Exercise data =>
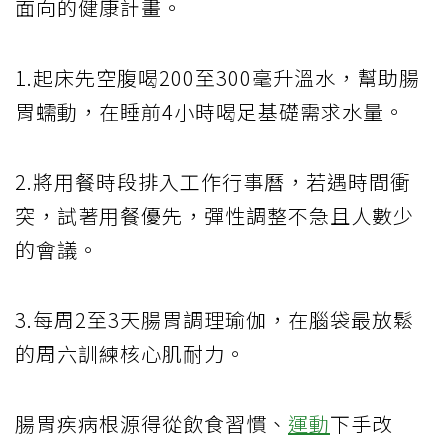
面向的健康計畫。
1.起床先空腹喝200至300毫升溫水，幫助腸
胃蠕動，在睡前4小時喝足基礎需求水量。
2.將用餐時段排入工作行事曆，若遇時間衝
突，試著用餐優先，彈性調整不急且人數少
的會議。
3.每周2至3天腸胃調理瑜伽，在腦袋最放鬆
的周六訓練核心肌耐力。
腸胃疾病根源得從飲食習慣、
運動
下手改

Prompt =>
Word for word, restate the line with "1.起床先空腹喝200至300毫升溫水，幫助腸" and all remaining lines of the material, stopping only at the final line.

Answer space =>
1.起床先空腹喝200至300毫升溫水，幫助腸
胃蠕動，在睡前4小時喝足基礎需求水量。
2.將用餐時段排入工作行事曆，若遇時間衝
突，試著用餐優先，彈性調整不急且人數少
的會議。
3.每周2至3天腸胃調理瑜伽，在腦袋最放鬆
的周六訓練核心肌耐力。
腸胃疾病根源得從飲食習慣、
運動
下手改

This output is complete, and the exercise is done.